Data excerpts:
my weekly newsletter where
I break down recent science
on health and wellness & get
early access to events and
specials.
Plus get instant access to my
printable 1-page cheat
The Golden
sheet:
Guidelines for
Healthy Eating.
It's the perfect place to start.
--
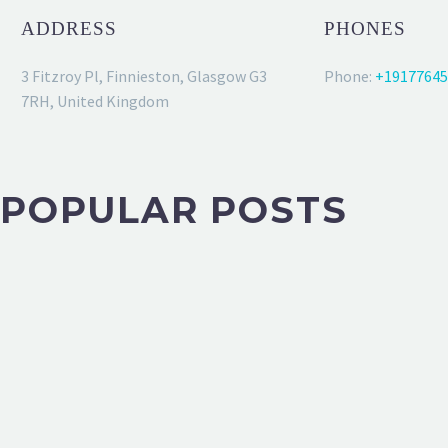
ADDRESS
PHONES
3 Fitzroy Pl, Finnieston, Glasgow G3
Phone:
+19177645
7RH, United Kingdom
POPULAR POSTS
...
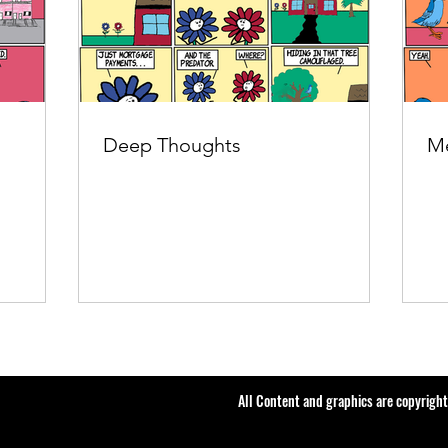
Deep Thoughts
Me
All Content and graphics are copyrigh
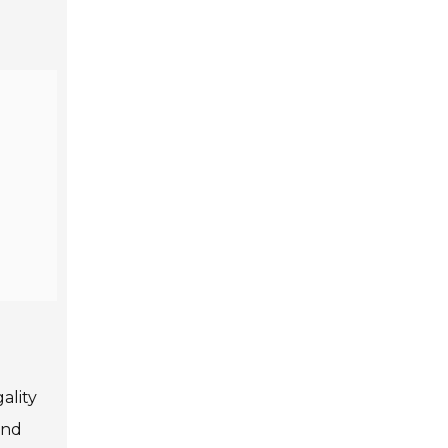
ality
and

**WHAT IS NEEDED**
Reproduce word for word the part of the entries above that opens with the line containing "my weekly newsletter where" and closes with the line containing "It's the perfect place to start.", both of those lines included.

**ANSWER**
my weekly newsletter where
I break down recent science
on health and wellness & get
early access to events and
specials.
Plus get instant access to my
printable 1-page cheat
The Golden
sheet:
Guidelines for
Healthy Eating.
It's the perfect place to start.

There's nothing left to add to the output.